The modern equivalent of the long stagnation of late feudalism is the stalled take-off of the third industrial revolution, where instead of rapidly automating work out of existence, we are reduced to creating what David Graeber calls “bullshit jobs” on low pay. And many economies are stagnating.
The equivalent of the new source of free wealth? It’s not exactly wealth: it’s the “externalities” – the free stuff and wellbeing generated by networked interaction. It is the rise of non-market production, of unownable information, of peer networks and unmanaged enterprises. The internet, French economist Yann Moulier-Boutang says, is “both the ship and the ocean” when it comes to the modern equivalent of the discovery of the new world. In fact, it is the ship, the compass, the ocean and the gold.
The modern day external shocks are clear: energy depletion, climate change, ageing populations and migration. They are altering the dynamics of capitalism and making it unworkable in the long term. They have not yet had the same impact as the Black Death – but as we saw in New Orleans in 2005, it does not take the bubonic plague to destroy social order and functional infrastructure in a financially complex and impoverished society.
Once you understand the transition in this way, the need is not for a supercomputed Five Year Plan – but a project, the aim of which should be to expand those technologies, business models and behaviours that dissolve market forces, socialise knowledge, eradicate the need for work and push the economy towards abundance. I call it Project Zero – because its aims are a zero-carbon-energy system; the production of machines, products and services with zero marginal costs; and the reduction of necessary work time as close as possible to zero.
Save the last part — reduction of necessary work time to zero — I fully agree with Mason. You can read more here:http://www.theguardian.com/books/2015/jul/17/postcapitalism-end-of-capitalism-begun

Let me repeat that last part again, slightly modified.

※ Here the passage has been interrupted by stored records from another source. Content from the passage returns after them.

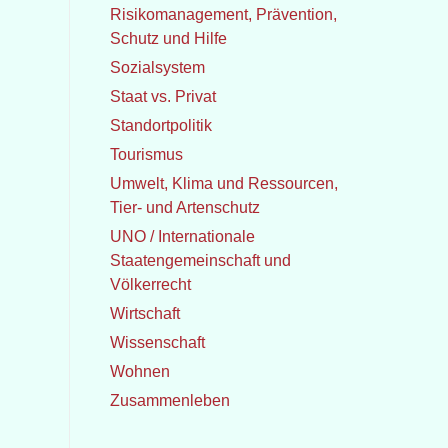
Risikomanagement, Prävention,
Schutz und Hilfe
Sozialsystem
Staat vs. Privat
Standortpolitik
Tourismus
Umwelt, Klima und Ressourcen,
Tier- und Artenschutz
UNO / Internationale
Staatengemeinschaft und
Völkerrecht
Wirtschaft
Wissenschaft
Wohnen
Zusammenleben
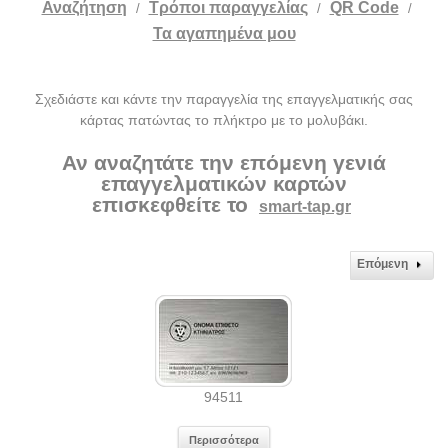
Αναζήτηση
Tρόποι παραγγελίας
QR Code
/
/
/
Τα αγαπημένα μου
Σχεδιάστε και κάντε την παραγγελία της επαγγελματικής σας
κάρτας πατώντας το πλήκτρο με το μολυβάκι.
Αν αναζητάτε την επόμενη γενιά
επαγγελματικών καρτών
επισκεφθείτε το
smart-tap.gr
Επόμενη
94511
Περισσότερα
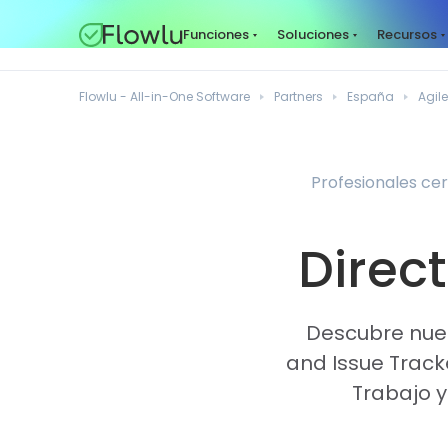
Funciones
Soluciones
Recursos
Flowlu - All-in-One Software
Partners
España
Agil
Profesionales cer
Direct
Descubre nues
and Issue Track
Trabajo y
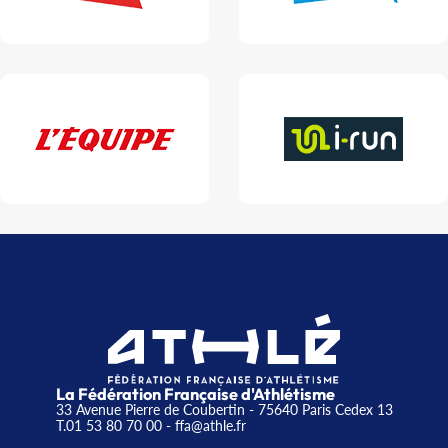
La Fédération Française d'Athlétisme
33 Avenue Pierre de Coubertin - 75640 Paris Cedex 13
T.01 53 80 70 00
- ffa@athle.fr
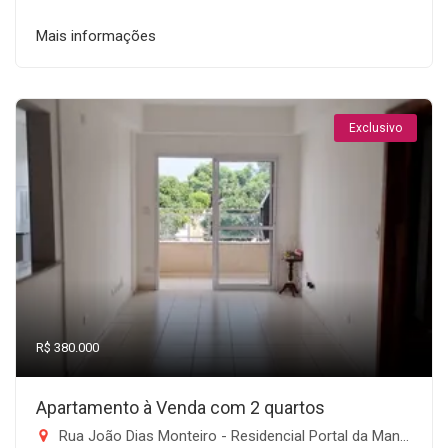
Mais informações
Exclusivo
R$ 380.000
Apartamento à Venda com 2 quartos
Rua João Dias Monteiro - Residencial Portal da Mantiqueira, Taubaté-SP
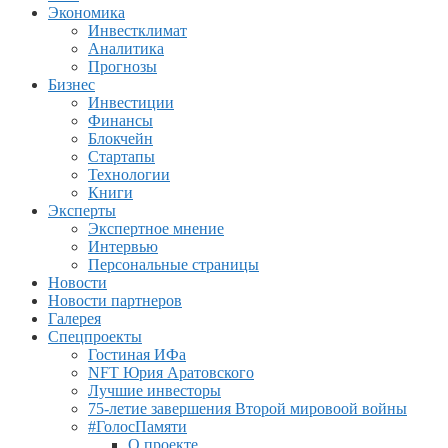
Экономика
Инвестклимат
Аналитика
Прогнозы
Бизнес
Инвестиции
Финансы
Блокчейн
Стартапы
Технологии
Книги
Эксперты
Экспертное мнение
Интервью
Персональные страницы
Новости
Новости партнеров
Галерея
Спецпроекты
Гостиная ИФа
NFT Юрия Аратовского
Лучшие инвесторы
75-летие завершения Второй мировоой войны
#ГолосПамяти
О проекте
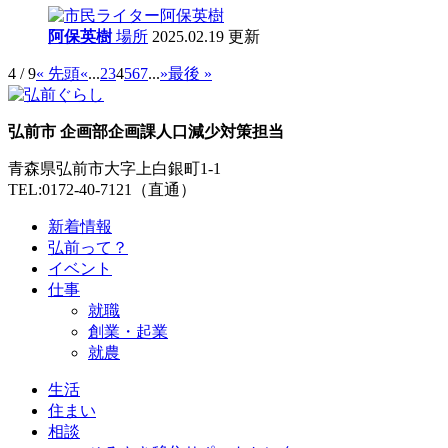
阿保英樹
場所
2025.02.19 更新
4 / 9
« 先頭
«
...
2
3
4
5
6
7
...
»
最後 »
弘前市 企画部企画課人口減少対策担当
青森県弘前市大字上白銀町1-1
TEL:0172-40-7121（直通）
新着情報
弘前って？
イベント
仕事
就職
創業・起業
就農
生活
住まい
相談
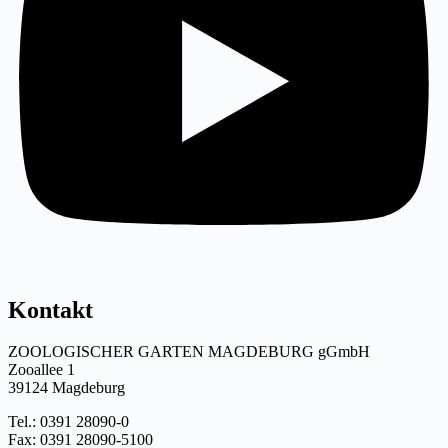
Kontakt
ZOOLOGISCHER GARTEN MAGDEBURG gGmbH
Zooallee 1
39124 Magdeburg
Tel.: 0391 28090-0
Fax: 0391 28090-5100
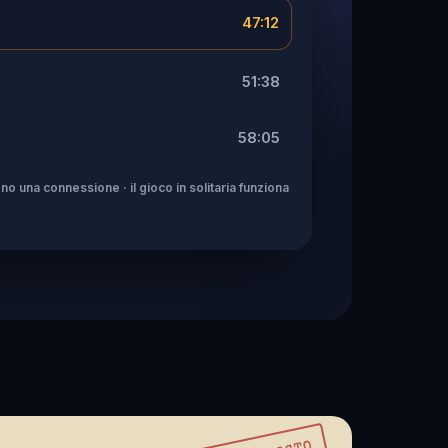
47:12
51:38
58:05
no una connessione · il gioco in solitaria funziona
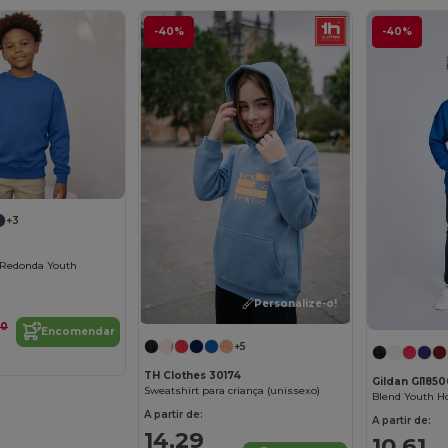
-40%
-40%
+3
 Redonda Youth
Personalize-o!
10
Encomendar
+5
TH Clothes 30174
Gildan GI185
Sweatshirt para criança (unissexo)
Blend Youth H
A partir de:
A partir de:
14,29
10,61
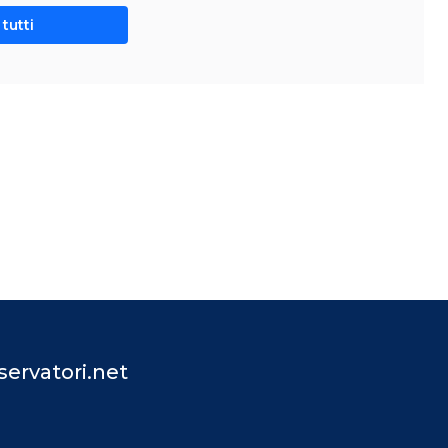
tutti
ervatori.net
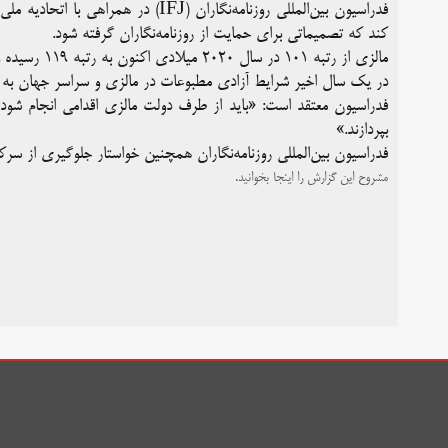
کند که تصمیماتی برای حمایت از روزنامه‌نگاران گرفته شود.
مالزی از رتبه ۱۰۱ در سال ۲۰۲۰ میلادی اکنون به رتبه ۱۱۹ رسیده و با ۱۸ رتبه کاهش مواجه شده است.
در یک سال اخیر شرایط آزادی مطبوعات در مالزی و سراسر جهان به خ
فدراسیون معتقد است: «باید از طرف دولت مالزی اقدامی انجام شود ت
بپردازند.»
فدراسیون بین‌المللی روزنامه‌نگاران همچنین خواستار جلوگیری از سرک
مشروح این گزارش را اینجا بخوانید.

A project, the aim of which should be to expand those technologies, business models and behaviours that dissolve market forces, socialise knowledge, eradicate the need for stupid and boring work and push the economy towards abundance.

May I digress? The other day I was thinking why I use so many proper names in my writing. I never say "my wife", I say Julia. Because you know, for me Julia is not "my wife", it's not something I put a nameplate on and that gives me a clear cut relation... it more like... well, a mess. Julia is Julia and that's the way it is. But's also the way Henry Miller writes.
Last night Boris discovered that he was lousy. I had to shave his armpits and even then the itching did not stop. How can one get lousy in a beautiful place like this? But no matter. We might never have known each other so intimately, Boris and I, had it not been for the lice.
Second paragraph of the novel and we are already meeting people. Because that's what matters.

Project Mayhem is not about cutting joints. For me, it's about how 4 guys can teach themselves out of their ignorance and learn something. It's a technology of the us, if we want to point toward Foucault, that is educating us in a non-hierarchical way. So what, you may ask?  That means it's a technology, a set of behaviours, that socialise knowledge and dissolve market forces.

What do you pay for when you pay for education? Mostly, you are paying someone else to organise your time and set a pace for your own development. You are paying someone for telling you what to learn and when. You are paying someone for enslaving you.

And it works. People actually learn something after a few years. But is that the only way? How long would take in an alternative route? Can it be faster? How long will take for the next one that learns tensioning once Jason has understood it?

Ok I should try to sleep, tomorrow I need to finish some saw horses and start dovetailing with the guys.